By the mid-1980s, one of Italy's most famous winemakers thought he saw a change coming and began looking for property in Napa Valley. In 1987, Piero Antinori of the Tuscan wine house Antinori combined with international liquor conglomerate Allied Domecq to establish Atlas Peak Vineyards atop Atlas Peak in south-central Napa Valley, which had previously been considered too high, dry and remote for grapegrowing.

Antinori toured the mountain by airplane and decided the rocky, hilly terrain more than 1,500 feet above sea level reminded him of his home in Tuscany. He brought in Sangiovese cuttings from his family's 600-year-old estate. Buzz spread quickly, and the company says vineyard workers were offered bribes for cuttings.

With 520 acres planted mostly to Sangiovese, Atlas Peak was suddenly the giant in Cal-Ital production. Many wineries, especially those run by Italian families, had been selling Sangiovese with a fairly low profile for years. Cathy Seghesio says Seghesio Family Vineyards in Healdsburg still makes Sangiovese from vines planted in 1910 by her great-grandfather. In the early 1990s, though, Atlas Peak overwhelmed the small Cal-Ital market, releasing more than 20,000 cases per year by 1996.

Unfortunately, initially the wine wasn't very good. For many Americans who didn't realize that Sangiovese is the key grape in Chianti wines, their first experience with a bottle that said Sangiovese on the label was with Atlas Peak.
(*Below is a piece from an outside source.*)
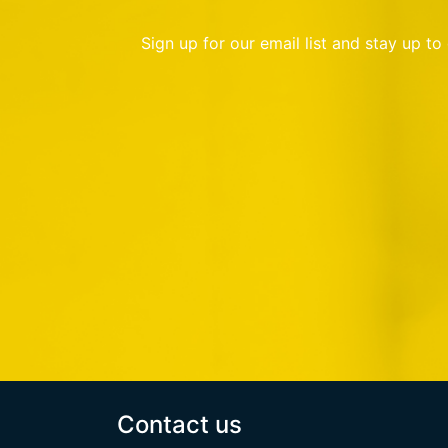
Sign up for our email list and stay up t
Contact us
Many winemakers today still blame Atlas Peak for the market's disdain for Cal-Itals. Smerling says Atlas Peak was doomed from the start because California's conditions aren't similar to Tuscany's.

"There's not a whole lot of Sangiovese that's worth the money," Smerling says. "Atlas Peak made a big splash in the market and it was a failure. You're talking about a variety that doesn't grow as well here (in California)." Atlas Peak's reserve Sangiovese is much improved today. However, Antinori left the Atlas Peak project to concentrate on his own vineyard on the mountain, according to Atlas Peak spokesperson Megghen Driscol. And while not giving up on Sangiovese, even Atlas Peak now has other plans. Driscol says the winery is "working closely with growers on Spring Mountain, Howell Mountain and Mt. Veeder in producing some very exciting Cabernets. We believe that this will be the beginning of an exciting new era for APV with a focus on mountain- appellation Cabernets and that these new wines, along with our classic Sangiovese, will build an entirely new image and following with trade and consumers over the next few years."

W. Blake Gray is a San Francisco-based writer.